Happily, the OECD traineeship program pays every intern at its Paris headquarters a monthly stipend of 554,40 euro, which can be supplemented by a grant from the Erasmus+ Traineeship Grant, awarded by partner universities in participating countries and ranging from €390 to €700 per month for the duration of the internship.

Best of all, you don’t need a French or European work permit to start working there. The majority of the interns are affiliated with a University in the OECD countries (particularly France and the US), but you don’t need to be an EU citizen or come from an OECD member country in order to apply.

Wondering how you, too, can be selected for a paid internship at the world’s premier policy organisation, living and working in the heart of Paris?

Here’s how:

1. State your skills clearly.

The OECD selects for applicants with academic backgrounds in a discipline related to the work of the organisation’s research-oriented work, (which can range from social affairs, trade, agriculture, development, education, to employment, finance, and statistics), with strong quantitative skills and international experience in research and analytical activities. The more you emphasize these points and demonstrate your ability to undertake tasks requiring these skills, the better your chance of being selected.

2. Cater to the role, and not to the organisation as a whole.

There are over 15 Directorates at the OECD and the intern network is quite localised to each Directorates. Most intern roles involve some form of research work, reasoning, analytical and writing (drafting or synthesising) skills are very much valued. In my application to the OECD’s Business and Industry Advisory Committee, I headlined my published research on financial regulatory frameworks, and work experience in knowledge management, liaison, and coordination – the latter of which were specifically requested in the job description.

3. Demonstrate that you’re a global citizen.
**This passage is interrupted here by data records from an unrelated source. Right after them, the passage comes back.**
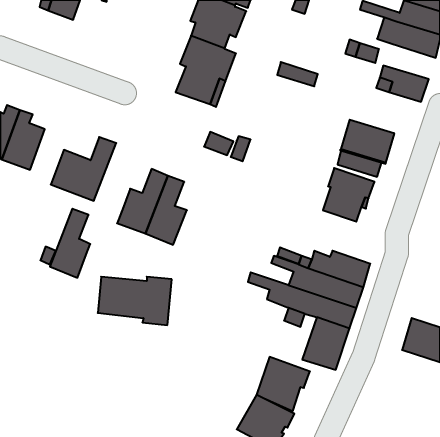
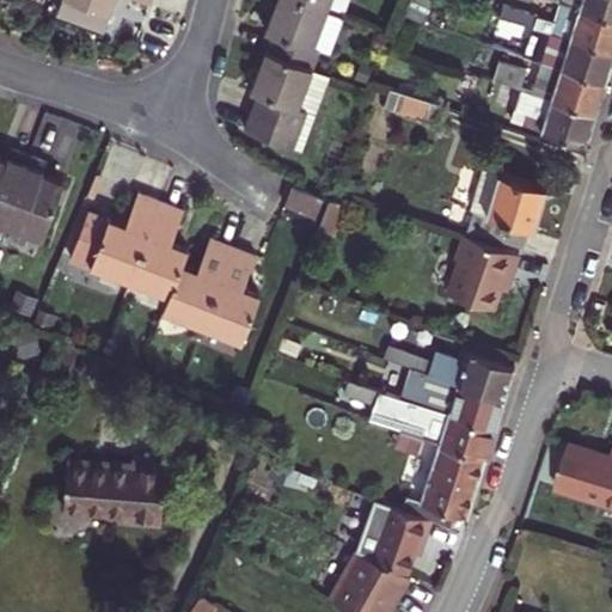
building: none -> [532,65,605,115]
building: [50,209,90,278] -> [130,203,186,299]
building: [98,277,172,325] -> [63,463,166,530]

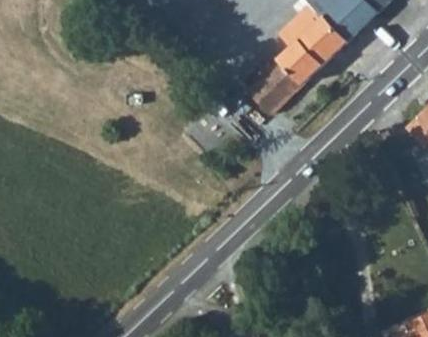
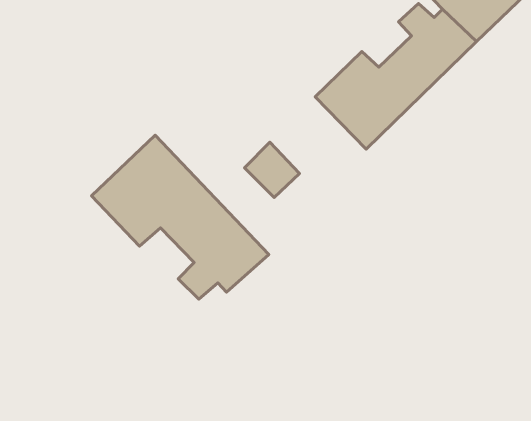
building: none -> [92,135,269,299]

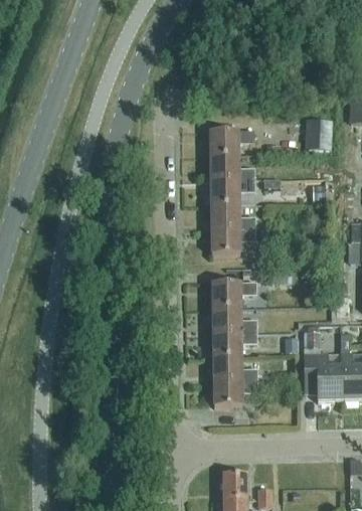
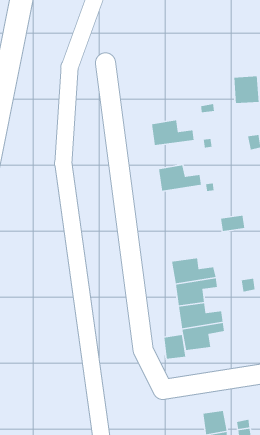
building: [209,131,254,156] -> none
building: [210,180,254,205] -> none
building: [211,229,255,254] -> none
building: [211,283,256,307] -> none
building: none -> [164,334,186,359]

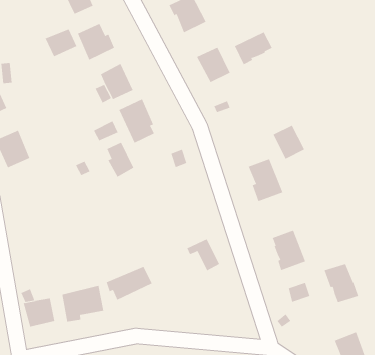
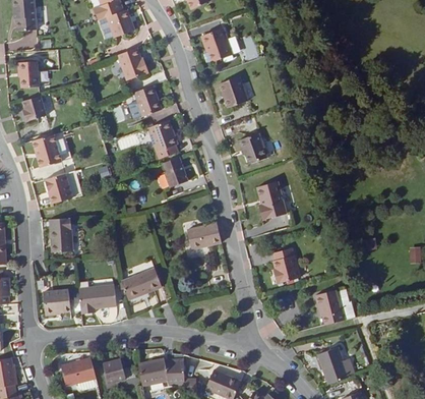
building: [45,28,77,57] -> none
building: [234,31,272,65] -> none
building: [273,125,305,159] -> [242,131,269,162]
building: [106,142,134,177] -> [163,154,186,185]
building: none -> [43,173,72,204]
building: none -> [187,220,221,246]
building: none -> [51,217,73,249]

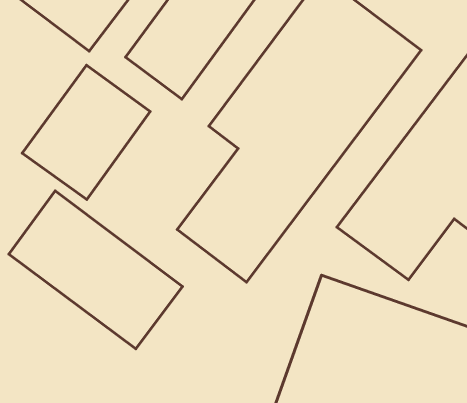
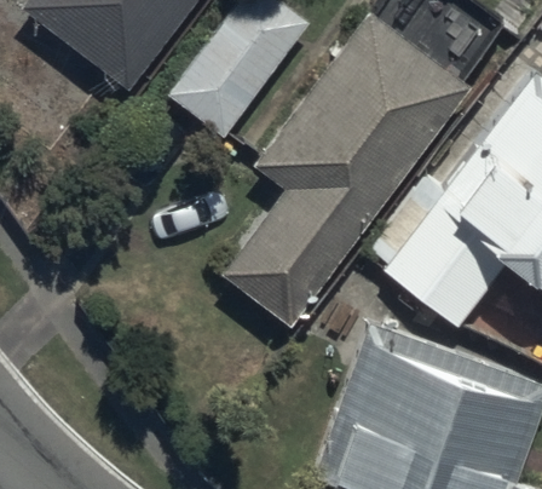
building: [22,65,150,199] -> none
building: [9,191,182,349] -> none

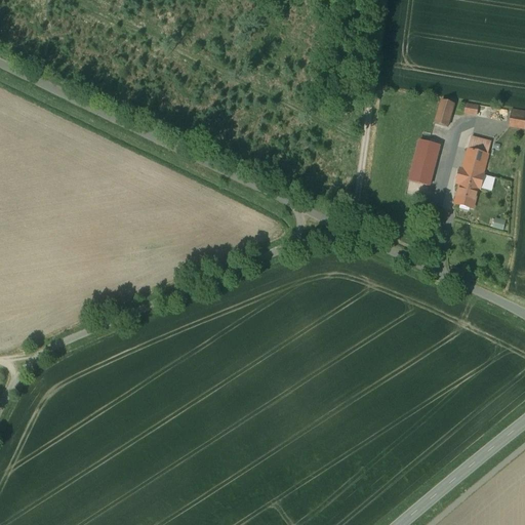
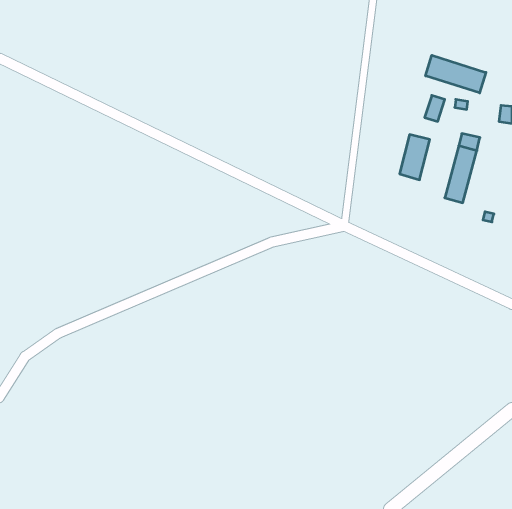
building: none -> [426,55,486,93]

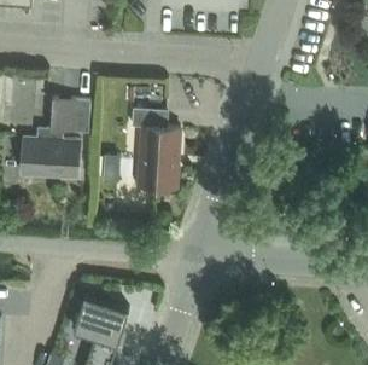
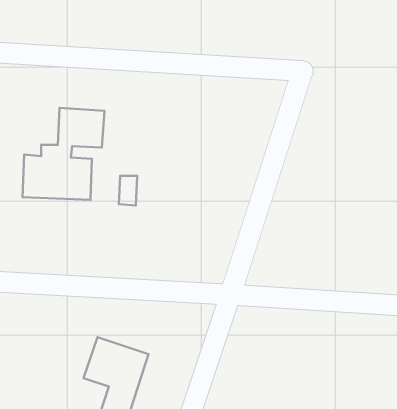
building: [132,108,180,187] -> none

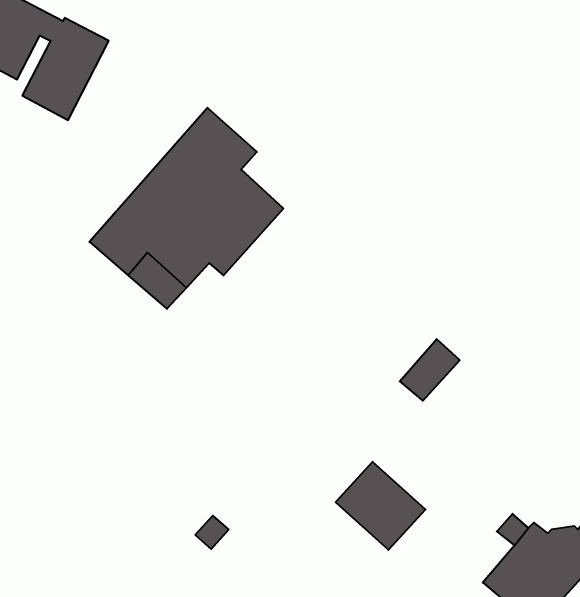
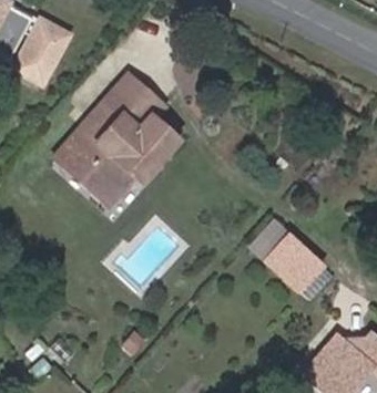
building: [336,462,426,550] -> [266,235,323,290]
The OECD produces policy recommendations for 35 member countries around the world. It’s a big responsibility. You’re expected to be capable of working in a team in a multicultural and international environment, and the OECD requires written and spoken fluency in either English or French.

4. Show the link between your studies and the OECD internship.

Most interns are enrolled in programs such as international relations, public policy, economics, political science, and other fields relevant to the work of the organisation. Those who are still working on their master theses usually link their topic to the work they do at the OECD. In my emails with the HR manager, I mentioned that I was enrolled in a Master’s degree in international public policy, and that the internship would help me better understand my coursework and reading.

5. Show you can do the job before you get the job.

Although you’re applying for an internship, your application is the first element of communication in a relationship that might last longer than six months, particularly if you’re asked to stay on and start a consultancy, or a full-time job at the organisation. HR will look for candidates who demonstrate their likelihood of performing well before they ever set foot in the organisation’s Paris headquarters. Hard work and commitment are extremely appreciated, and you can improve your chances of being selected by demonstrating your passion for the research topics on which you’ll be focusing, and your commitment to the discipline.